### YOUR GOAL:
In the records below, find the line with "العربية بتقاطعه مع شارع شهاب" and the line with "autorités qui livrent"; return exactly those lines and every line between them.

### SUPPLIED DATA:

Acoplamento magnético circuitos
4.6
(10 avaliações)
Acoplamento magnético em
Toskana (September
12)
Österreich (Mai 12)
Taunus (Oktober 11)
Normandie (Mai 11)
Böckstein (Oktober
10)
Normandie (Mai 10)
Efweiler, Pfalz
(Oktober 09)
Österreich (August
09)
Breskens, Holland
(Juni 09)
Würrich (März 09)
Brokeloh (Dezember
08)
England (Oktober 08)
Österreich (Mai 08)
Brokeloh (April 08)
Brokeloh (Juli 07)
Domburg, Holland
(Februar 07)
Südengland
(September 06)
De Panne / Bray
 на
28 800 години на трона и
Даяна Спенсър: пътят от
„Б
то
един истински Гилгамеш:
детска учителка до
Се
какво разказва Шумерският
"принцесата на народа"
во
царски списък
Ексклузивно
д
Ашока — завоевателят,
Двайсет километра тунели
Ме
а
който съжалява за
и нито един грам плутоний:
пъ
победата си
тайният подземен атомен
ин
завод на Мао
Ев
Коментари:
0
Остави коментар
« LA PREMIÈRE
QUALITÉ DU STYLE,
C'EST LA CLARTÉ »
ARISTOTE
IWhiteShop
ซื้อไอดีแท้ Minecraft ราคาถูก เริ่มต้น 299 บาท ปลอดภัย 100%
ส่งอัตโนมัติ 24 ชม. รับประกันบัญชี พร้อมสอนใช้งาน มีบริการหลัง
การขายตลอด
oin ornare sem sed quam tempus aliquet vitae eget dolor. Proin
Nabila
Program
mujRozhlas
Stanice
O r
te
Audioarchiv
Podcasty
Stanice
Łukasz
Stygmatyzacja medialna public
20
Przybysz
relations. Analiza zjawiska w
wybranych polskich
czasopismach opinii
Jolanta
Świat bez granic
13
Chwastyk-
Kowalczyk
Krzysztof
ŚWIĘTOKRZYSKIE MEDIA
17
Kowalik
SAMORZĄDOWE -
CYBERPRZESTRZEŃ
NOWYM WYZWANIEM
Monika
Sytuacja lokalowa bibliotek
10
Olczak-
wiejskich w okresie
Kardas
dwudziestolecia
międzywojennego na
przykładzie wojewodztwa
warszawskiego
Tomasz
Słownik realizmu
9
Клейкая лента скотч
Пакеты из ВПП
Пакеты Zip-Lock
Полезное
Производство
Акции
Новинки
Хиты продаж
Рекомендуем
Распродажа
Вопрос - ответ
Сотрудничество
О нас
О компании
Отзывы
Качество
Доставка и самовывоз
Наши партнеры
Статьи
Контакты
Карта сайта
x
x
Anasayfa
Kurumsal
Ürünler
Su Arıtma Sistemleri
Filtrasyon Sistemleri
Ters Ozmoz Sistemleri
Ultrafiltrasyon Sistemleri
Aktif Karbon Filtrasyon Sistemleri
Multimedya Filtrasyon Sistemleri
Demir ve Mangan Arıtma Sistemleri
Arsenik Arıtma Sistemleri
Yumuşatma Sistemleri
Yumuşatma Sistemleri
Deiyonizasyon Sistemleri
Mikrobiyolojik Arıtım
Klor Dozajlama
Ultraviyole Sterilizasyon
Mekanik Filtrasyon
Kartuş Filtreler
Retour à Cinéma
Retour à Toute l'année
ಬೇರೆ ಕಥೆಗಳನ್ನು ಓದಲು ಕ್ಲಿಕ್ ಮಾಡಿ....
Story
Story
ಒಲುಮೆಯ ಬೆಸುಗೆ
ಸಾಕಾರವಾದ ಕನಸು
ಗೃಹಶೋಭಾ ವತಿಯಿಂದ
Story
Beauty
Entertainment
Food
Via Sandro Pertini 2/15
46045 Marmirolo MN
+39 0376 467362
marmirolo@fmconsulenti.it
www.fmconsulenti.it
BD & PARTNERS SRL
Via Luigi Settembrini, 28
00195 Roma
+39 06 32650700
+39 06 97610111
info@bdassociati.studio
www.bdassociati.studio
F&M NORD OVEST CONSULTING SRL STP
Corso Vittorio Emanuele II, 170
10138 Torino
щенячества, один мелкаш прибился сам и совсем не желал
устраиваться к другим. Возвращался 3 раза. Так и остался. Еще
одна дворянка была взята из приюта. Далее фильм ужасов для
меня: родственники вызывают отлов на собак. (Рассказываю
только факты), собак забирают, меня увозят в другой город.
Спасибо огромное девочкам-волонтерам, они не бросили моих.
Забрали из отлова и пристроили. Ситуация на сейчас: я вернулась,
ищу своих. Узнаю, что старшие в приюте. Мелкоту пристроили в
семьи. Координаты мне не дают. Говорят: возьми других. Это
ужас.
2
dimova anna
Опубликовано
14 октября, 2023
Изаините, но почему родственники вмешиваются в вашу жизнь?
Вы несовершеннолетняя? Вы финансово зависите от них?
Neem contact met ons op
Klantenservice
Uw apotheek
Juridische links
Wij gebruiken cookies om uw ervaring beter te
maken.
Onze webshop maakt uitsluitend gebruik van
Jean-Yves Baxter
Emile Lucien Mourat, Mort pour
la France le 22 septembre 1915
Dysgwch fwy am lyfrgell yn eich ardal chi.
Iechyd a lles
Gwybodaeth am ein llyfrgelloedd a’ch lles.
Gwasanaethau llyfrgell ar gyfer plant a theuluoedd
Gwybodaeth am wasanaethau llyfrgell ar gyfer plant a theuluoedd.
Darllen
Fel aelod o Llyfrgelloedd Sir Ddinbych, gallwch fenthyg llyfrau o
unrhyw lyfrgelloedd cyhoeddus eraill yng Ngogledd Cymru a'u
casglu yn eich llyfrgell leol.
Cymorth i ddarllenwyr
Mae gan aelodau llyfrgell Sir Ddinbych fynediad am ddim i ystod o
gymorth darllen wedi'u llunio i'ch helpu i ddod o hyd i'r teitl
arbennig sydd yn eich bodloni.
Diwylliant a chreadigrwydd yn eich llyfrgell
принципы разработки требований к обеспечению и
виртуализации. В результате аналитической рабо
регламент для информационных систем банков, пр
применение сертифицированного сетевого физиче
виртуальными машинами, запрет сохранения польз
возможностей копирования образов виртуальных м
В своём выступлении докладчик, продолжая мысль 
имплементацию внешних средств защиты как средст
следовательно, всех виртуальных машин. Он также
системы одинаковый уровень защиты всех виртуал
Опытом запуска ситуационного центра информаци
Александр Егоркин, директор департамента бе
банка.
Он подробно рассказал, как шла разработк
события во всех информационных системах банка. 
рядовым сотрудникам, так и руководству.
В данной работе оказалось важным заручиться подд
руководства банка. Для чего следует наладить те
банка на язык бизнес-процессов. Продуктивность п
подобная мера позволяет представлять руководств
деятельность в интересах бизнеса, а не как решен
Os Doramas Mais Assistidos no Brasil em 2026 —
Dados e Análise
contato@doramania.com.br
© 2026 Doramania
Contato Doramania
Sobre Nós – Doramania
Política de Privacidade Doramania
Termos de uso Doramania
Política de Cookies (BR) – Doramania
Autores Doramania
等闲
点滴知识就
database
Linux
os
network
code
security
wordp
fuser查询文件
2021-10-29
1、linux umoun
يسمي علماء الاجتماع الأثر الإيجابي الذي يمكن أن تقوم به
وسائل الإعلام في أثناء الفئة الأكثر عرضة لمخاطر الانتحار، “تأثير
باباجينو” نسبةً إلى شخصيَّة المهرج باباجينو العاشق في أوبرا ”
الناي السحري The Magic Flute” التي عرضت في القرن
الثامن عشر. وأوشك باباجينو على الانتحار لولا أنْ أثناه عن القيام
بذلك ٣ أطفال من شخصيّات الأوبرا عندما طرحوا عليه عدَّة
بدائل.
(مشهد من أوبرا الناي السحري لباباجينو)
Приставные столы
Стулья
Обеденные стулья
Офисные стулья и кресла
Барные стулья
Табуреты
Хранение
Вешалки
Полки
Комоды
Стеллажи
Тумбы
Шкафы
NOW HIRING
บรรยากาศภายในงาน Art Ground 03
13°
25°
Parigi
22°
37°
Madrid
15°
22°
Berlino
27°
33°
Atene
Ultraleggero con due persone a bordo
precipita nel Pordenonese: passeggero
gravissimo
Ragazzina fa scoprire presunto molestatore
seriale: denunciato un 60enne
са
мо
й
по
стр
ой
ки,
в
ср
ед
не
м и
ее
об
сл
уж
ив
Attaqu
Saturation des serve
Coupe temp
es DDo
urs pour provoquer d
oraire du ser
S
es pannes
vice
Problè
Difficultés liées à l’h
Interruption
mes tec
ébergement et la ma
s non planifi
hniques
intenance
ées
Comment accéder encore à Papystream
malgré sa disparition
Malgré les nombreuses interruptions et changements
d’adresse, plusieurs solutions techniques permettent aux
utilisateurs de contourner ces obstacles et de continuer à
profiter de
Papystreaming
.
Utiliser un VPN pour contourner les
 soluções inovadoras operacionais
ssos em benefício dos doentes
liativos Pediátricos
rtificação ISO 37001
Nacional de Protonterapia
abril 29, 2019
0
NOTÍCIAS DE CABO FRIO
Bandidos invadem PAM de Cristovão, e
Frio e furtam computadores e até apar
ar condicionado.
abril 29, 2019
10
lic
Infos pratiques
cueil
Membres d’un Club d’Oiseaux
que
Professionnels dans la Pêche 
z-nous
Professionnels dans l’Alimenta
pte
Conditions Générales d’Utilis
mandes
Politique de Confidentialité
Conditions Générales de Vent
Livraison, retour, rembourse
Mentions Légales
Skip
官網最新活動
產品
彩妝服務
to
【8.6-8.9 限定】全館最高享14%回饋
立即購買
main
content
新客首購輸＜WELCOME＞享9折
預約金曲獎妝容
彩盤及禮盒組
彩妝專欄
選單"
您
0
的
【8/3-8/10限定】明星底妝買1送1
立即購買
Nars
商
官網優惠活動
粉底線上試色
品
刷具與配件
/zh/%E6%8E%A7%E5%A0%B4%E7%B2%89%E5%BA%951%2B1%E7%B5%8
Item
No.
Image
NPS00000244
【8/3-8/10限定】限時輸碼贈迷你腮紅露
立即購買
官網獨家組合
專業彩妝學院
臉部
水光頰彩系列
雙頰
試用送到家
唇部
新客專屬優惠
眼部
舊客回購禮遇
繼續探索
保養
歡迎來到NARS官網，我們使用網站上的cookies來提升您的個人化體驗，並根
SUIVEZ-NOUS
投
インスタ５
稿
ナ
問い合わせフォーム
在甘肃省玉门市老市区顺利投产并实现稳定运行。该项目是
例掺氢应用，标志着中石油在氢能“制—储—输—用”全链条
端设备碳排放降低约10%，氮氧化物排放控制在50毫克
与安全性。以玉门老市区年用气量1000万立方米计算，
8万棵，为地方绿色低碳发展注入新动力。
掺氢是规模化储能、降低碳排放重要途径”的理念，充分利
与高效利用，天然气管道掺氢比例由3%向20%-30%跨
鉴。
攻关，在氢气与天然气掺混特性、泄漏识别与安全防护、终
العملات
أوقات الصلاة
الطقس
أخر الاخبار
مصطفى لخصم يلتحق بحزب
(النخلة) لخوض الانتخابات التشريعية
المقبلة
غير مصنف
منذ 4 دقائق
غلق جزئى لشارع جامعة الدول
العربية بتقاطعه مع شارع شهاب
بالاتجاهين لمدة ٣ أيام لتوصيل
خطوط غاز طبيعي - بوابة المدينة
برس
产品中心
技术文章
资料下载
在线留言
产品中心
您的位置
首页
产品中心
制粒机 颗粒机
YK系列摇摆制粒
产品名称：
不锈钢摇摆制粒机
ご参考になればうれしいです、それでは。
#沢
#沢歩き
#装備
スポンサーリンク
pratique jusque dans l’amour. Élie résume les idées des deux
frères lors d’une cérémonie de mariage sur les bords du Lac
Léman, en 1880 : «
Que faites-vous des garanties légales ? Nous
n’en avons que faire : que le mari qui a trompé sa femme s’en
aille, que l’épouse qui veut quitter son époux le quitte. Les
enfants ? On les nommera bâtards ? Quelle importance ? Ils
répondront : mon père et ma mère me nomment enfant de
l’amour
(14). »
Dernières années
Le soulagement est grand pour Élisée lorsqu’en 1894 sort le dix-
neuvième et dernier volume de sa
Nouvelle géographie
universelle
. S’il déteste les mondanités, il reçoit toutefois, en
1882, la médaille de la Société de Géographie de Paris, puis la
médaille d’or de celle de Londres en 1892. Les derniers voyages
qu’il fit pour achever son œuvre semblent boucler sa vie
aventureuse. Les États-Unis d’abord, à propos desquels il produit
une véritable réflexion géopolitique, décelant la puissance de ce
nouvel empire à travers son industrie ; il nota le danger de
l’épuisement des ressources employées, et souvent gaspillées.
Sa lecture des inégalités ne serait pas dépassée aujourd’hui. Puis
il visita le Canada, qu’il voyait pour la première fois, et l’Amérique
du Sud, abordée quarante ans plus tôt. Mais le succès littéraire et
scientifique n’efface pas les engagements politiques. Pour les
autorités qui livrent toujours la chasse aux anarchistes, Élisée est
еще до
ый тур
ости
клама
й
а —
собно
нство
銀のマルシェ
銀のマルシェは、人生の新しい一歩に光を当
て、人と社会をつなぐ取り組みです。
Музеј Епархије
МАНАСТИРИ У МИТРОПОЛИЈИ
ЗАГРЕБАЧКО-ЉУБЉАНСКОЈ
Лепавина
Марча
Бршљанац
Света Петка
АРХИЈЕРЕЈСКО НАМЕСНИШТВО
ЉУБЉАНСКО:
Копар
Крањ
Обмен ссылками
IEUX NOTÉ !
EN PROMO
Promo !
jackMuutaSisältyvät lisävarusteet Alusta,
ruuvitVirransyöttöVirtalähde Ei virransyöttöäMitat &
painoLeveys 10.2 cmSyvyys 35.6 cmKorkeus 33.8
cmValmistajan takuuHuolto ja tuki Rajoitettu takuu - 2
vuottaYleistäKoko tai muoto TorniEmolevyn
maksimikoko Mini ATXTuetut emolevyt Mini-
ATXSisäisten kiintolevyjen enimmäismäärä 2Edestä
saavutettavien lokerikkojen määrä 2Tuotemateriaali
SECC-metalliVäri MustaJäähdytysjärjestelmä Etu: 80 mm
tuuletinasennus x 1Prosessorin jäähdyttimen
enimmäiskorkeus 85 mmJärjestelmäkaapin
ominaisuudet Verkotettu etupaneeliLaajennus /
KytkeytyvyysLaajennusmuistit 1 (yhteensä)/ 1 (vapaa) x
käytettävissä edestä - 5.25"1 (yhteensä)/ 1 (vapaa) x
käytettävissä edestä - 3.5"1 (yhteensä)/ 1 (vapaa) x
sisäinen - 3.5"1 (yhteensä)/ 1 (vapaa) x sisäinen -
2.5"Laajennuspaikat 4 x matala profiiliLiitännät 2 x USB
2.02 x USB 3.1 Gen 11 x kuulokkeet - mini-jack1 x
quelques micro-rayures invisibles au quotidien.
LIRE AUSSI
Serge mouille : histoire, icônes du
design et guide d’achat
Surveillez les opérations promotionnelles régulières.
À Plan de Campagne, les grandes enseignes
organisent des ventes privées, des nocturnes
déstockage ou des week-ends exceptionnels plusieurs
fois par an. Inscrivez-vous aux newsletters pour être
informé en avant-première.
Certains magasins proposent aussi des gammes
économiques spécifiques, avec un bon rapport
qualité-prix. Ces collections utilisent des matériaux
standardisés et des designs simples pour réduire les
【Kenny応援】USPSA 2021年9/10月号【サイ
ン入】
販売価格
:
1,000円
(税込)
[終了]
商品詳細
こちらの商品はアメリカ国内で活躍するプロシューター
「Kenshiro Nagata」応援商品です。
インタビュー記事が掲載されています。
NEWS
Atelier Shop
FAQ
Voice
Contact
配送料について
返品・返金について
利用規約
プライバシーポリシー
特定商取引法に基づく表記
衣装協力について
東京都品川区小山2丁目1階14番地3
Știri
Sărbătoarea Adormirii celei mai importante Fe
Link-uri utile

### EXERCISE ANSWER:
العربية بتقاطعه مع شارع شهاب
بالاتجاهين لمدة ٣ أيام لتوصيل
خطوط غاز طبيعي - بوابة المدينة
برس
产品中心
技术文章
资料下载
在线留言
产品中心
您的位置
首页
产品中心
制粒机 颗粒机
YK系列摇摆制粒
产品名称：
不锈钢摇摆制粒机
ご参考になればうれしいです、それでは。
#沢
#沢歩き
#装備
スポンサーリンク
pratique jusque dans l’amour. Élie résume les idées des deux
frères lors d’une cérémonie de mariage sur les bords du Lac
Léman, en 1880 : «
Que faites-vous des garanties légales ? Nous
n’en avons que faire : que le mari qui a trompé sa femme s’en
aille, que l’épouse qui veut quitter son époux le quitte. Les
enfants ? On les nommera bâtards ? Quelle importance ? Ils
répondront : mon père et ma mère me nomment enfant de
l’amour
(14). »
Dernières années
Le soulagement est grand pour Élisée lorsqu’en 1894 sort le dix-
neuvième et dernier volume de sa
Nouvelle géographie
universelle
. S’il déteste les mondanités, il reçoit toutefois, en
1882, la médaille de la Société de Géographie de Paris, puis la
médaille d’or de celle de Londres en 1892. Les derniers voyages
qu’il fit pour achever son œuvre semblent boucler sa vie
aventureuse. Les États-Unis d’abord, à propos desquels il produit
une véritable réflexion géopolitique, décelant la puissance de ce
nouvel empire à travers son industrie ; il nota le danger de
l’épuisement des ressources employées, et souvent gaspillées.
Sa lecture des inégalités ne serait pas dépassée aujourd’hui. Puis
il visita le Canada, qu’il voyait pour la première fois, et l’Amérique
du Sud, abordée quarante ans plus tôt. Mais le succès littéraire et
scientifique n’efface pas les engagements politiques. Pour les
autorités qui livrent toujours la chasse aux anarchistes, Élisée est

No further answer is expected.